Building an AI-Powered Insurance Q and A Assistant With RAG and Snowflake Cortex
This project shows how to create an AI-powered insurance Q&A assistant using Retrieval-Augmented Generation and Snowflake Cortex Search for accurate answers.
Join the DZone community and get the full member experience.
Join For FreeIn the insurance industry, there are vast amounts of data stored in documents like policies, claim details, and FAQs. Providing answers to customers' queries quickly and accurately is crucial for satisfaction and efficiency. The objective of this project is to develop an AI-powered Q&A assistant using Retrieval Augmented Generation (RAG) and Snowflake Cortex Search.
RAG (Retrieval-Augmented Generation) integrates large language models with external information retrieval. Upon the user asking a question, the system brings back candidate documents from a knowledge base. The documents act as context to the LLM to generate a proper and informative response.
This project demonstrates how to build a robust and effective insurance Q&A assistant by combining the strengths of Retrieval Augmented Generation (RAG) with Snowflake Cortex Search. Using Snowflake's semantic search capability, we can quickly retrieve contextually relevant information from an insurance document knowledge base.
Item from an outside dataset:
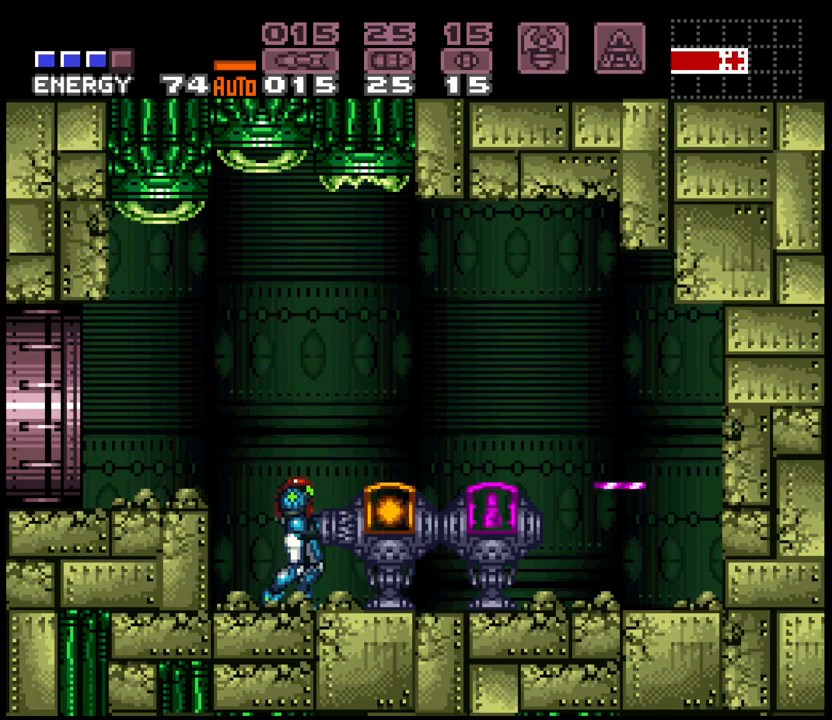
{"buttons": ["A", "L1", "DPAD_LEFT"], "events": [[167, "DPAD_RIGHT", "up"], [250, "DPAD_LEFT", "down"], [433, "L1", "down"]]}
The retrieved context is then used as input to a Large Language Model (LLM) to generate accurate and informative answers to user queries.
Snowflake Cortex Search allows us to perform semantic search directly within Snowflake, enabling efficient retrieval of relevant documents based on their meaning, not just keywords
Here is step by step setup :
This process provides significant benefit compared to traditional keyword-based search or using LLMs without contextual awareness.
1. Setup Environment:
pip install streamlit snowflake-connector-python python-dotenv
2. Create an .env file:
SNOWFLAKE_ACCOUNT=your_snowflake_account
SNOWFLAKE_USER=your_snowflake_user
SNOWFLAKE_PASSWORD=your_snowflake_password
SNOWFLAKE_WAREHOUSE=your_snowflake_warehouse
SNOWFLAKE_DATABASE=your_snowflake_database
SNOWFLAKE_SCHEMA=your_snowflake_schema
3.Create the INSURANCE_DOCUMENTS table in Snowflake:
CREATE TABLE INSURANCE_DOCUMENTS (
DOCUMENT_CONTENT STRING
);
4. Populate the table with sample example data:
INSERT INTO INSURANCE_DOCUMENTS (DOCUMENT_CONTENT) VALUES
('Auto insurance policy coverage: This policy covers damages caused by collisions, theft, and natural disasters. Liability coverage is also included.'),
('Claim filing guide for water damage: To file a water damage claim, provide photos, a description of the damage, and any repair estimates.'),
('Health insurance plan limitations: This plan does not cover cosmetic surgery or experimental treatments. Pre-existing conditions may have waiting periods.'),
('Life insurance beneficiary change process: To change your beneficiary, complete a beneficiary change form and submit it to the insurance company.'),
('Documents needed for car accident claims: You will need a police report, photos of the accident scene, and contact information for all parties involved.');
5. Create the Streamlit application (insurance_qa.py):
import streamlit as st
import snowflake.connector
import os
from dotenv import load_dotenv
load_dotenv()
# Snowflake Cortex Search Configuration
SNOWFLAKE_ACCOUNT = os.environ.get("SNOWFLAKE_ACCOUNT")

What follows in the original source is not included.